**Task statement**: A verbatim copy of every record is required, and no pictures should be included.

**Saved entries**:

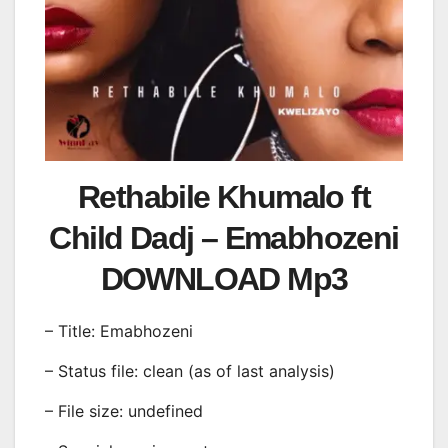
Rethabile Khumalo ft
Child Dadj – Emabhozeni
DOWNLOAD Mp3
– Title: Emabhozeni
– Status file: clean (as of last analysis)
– File size: undefined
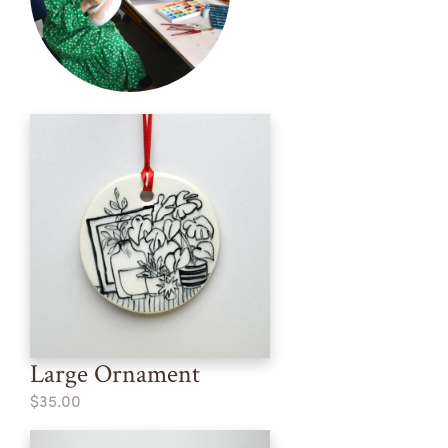
Large Ornament
$35.00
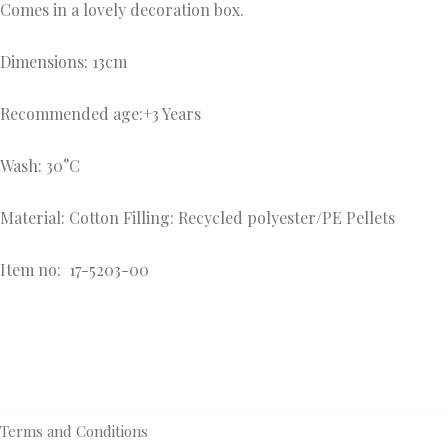
Comes in a lovely decoration box.
Dimensions: 13cm
Recommended age:+3 Years
Wash: 30°C
Material: Cotton Filling: Recycled polyester/PE Pellets
Item no:
17-5203-00
Terms and Conditions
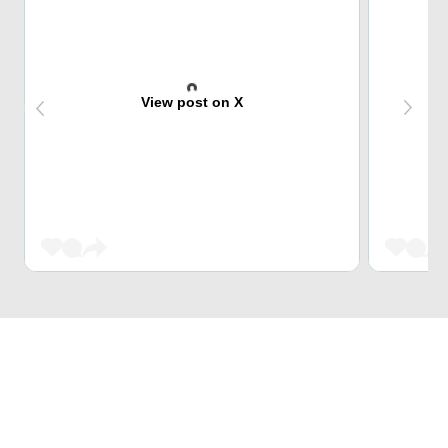
View post on X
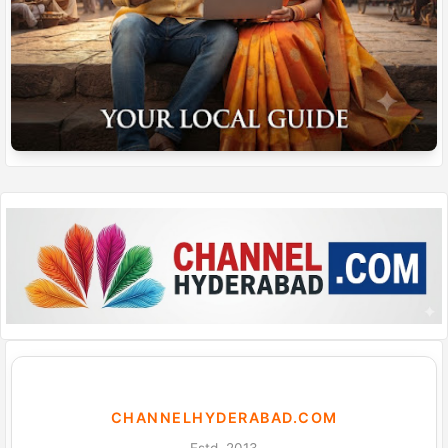
CHANNELHYDERABAD.COM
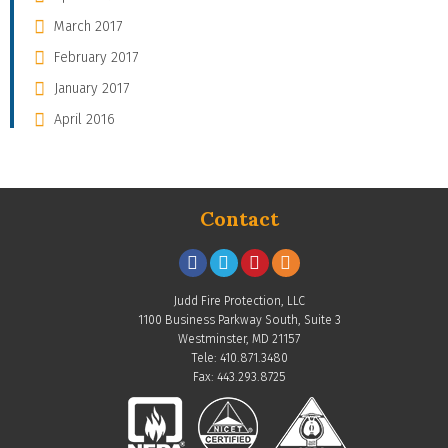
March 2017
February 2017
January 2017
April 2016
Contact
Judd Fire Protection, LLC
1100 Business Parkway South, Suite 3
Westminster, MD 21157
Tele: 410.871.3480
Fax: 443.293.8725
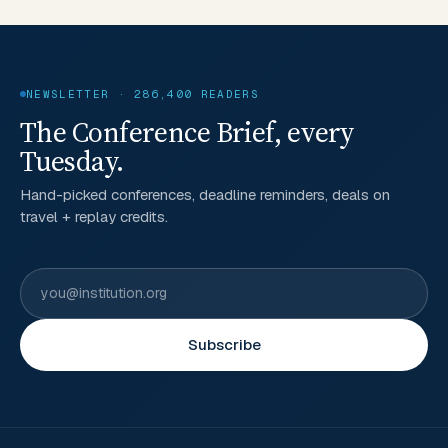
NEWSLETTER · 286,400 READERS
The Conference Brief, every
Tuesday.
Hand-picked conferences, deadline reminders, deals on
travel + replay credits.
Subscribe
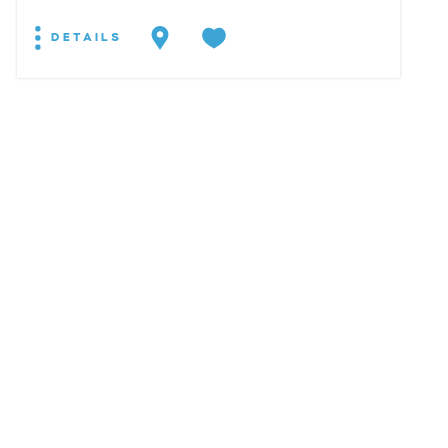
DETAILS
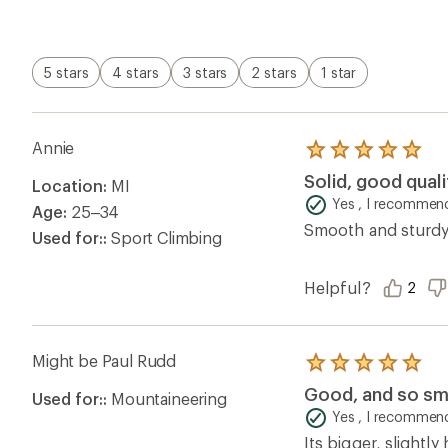
of
5
stars
5 stars
4 stars
3 stars
2 stars
1 star
Annie
Rated
5.0
Solid, good qual
Location:
MI
out
of
Yes , I recommend
Age:
25–34
5
Smooth and sturdy.
stars
Used for::
Sport Climbing
Helpful?
2
Might be Paul Rudd
Rated
5.0
Good, and so sm
Used for::
Mountaineering
out
of
Yes , I recommend
5
Its bigger, slightly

**Response to the task**:
Rethabile Khumalo ft
Child Dadj – Emabhozeni
DOWNLOAD Mp3
– Title: Emabhozeni
– Status file: clean (as of last analysis)
– File size: undefined
Large Ornament
$35.00
Comes in a lovely decoration box.
Dimensions: 13cm
Recommended age:+3 Years
Wash: 30°C
Material: Cotton Filling: Recycled polyester/PE Pellets
Item no:
17-5203-00
Terms and Conditions
View post on X
CHANNELHYDERABAD.COM
March 2017
February 2017
January 2017
April 2016
Contact
Judd Fire Protection, LLC
1100 Business Parkway South, Suite 3
Westminster, MD 21157
Tele: 410.871.3480
Fax: 443.293.8725
NEWSLETTER · 286,400 READERS
The Conference Brief, every
Tuesday.
Hand-picked conferences, deadline reminders, deals on
travel + replay credits.
Subscribe
DETAILS
of
5
stars
5 stars
4 stars
3 stars
2 stars
1 star
Annie
Rated
5.0
Solid, good qual
Location:
MI
out
of
Yes , I recommend
Age:
25–34
5
Smooth and sturdy.
stars
Used for::
Sport Climbing
Helpful?
2
Might be Paul Rudd
Rated
5.0
Good, and so sm
Used for::
Mountaineering
out
of
Yes , I recommend
5
Its bigger, slightly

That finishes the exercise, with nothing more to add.